O especialista considera que Murray utilizou indevidamente o potente anestésico propofol para tratar da insônia do artista.

Ao contrário do que os advogados de Murray alegaram anteriormente, porém, seria muito difícil uma pessoa sob efeito de sedativos aplicar a dose letal do medicamento em si própria. A overdose de propofol combinada com sedativos provocou uma parada cardiorrespiratória em Michael, o que causou sua morte.

Durante o julgamento de ontem, também foi exibida uma foto do corpo do cantor nu, tirada no dia da morte.
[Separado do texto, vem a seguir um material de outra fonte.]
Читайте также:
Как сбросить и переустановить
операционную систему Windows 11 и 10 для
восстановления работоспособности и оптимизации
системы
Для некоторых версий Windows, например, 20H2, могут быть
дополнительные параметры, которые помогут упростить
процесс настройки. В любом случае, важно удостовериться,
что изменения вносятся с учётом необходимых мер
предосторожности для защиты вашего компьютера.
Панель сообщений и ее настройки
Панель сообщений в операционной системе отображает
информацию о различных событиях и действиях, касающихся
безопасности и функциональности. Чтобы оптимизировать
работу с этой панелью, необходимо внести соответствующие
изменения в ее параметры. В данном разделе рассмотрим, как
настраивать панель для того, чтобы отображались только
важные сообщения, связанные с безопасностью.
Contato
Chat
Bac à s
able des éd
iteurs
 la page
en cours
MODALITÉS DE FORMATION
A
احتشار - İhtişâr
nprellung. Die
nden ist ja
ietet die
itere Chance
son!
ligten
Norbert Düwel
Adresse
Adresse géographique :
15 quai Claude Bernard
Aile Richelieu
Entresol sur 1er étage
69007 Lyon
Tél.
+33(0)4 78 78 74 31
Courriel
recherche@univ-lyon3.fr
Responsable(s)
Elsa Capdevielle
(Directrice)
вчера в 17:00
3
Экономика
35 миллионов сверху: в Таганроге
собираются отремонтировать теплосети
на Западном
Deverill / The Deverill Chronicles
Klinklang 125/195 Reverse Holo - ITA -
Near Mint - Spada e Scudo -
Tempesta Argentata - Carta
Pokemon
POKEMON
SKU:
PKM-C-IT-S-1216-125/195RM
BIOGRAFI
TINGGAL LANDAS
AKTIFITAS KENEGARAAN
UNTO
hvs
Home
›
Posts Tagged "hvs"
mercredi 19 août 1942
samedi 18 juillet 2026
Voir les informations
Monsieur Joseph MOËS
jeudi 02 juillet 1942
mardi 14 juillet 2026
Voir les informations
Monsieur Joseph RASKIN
No último dia da segunda semana do julgamento de Conrad Murray, os jurados ouviram uma entrevista que o médico deu à polícia de Los Angeles dois dias depois da morte de Michael Jackson.

Considerada uma das provas mais importantes do julgamento, esta foi a primeira vez que a gravação foi ouvida.

Nela, Murray detalha o tratamento médico a que Jackson se submetia nos meses e nas horas anteriores à sua morte, em 25 de junho de 2009.

Segundo Murray, ele deu o anestésico propofol ao cantor para que ele dormisse, já que Jackson sofreria de uma forte insônia. "Eu não tinha intenção de machucá-lo", ele diz na gravação.

Murray é acusado de homicídio culposo (sem intenção de matar) de Jackson e alega inocência. Se for condenado, pode passar até quatro anos na prisão e perder sua licença médica.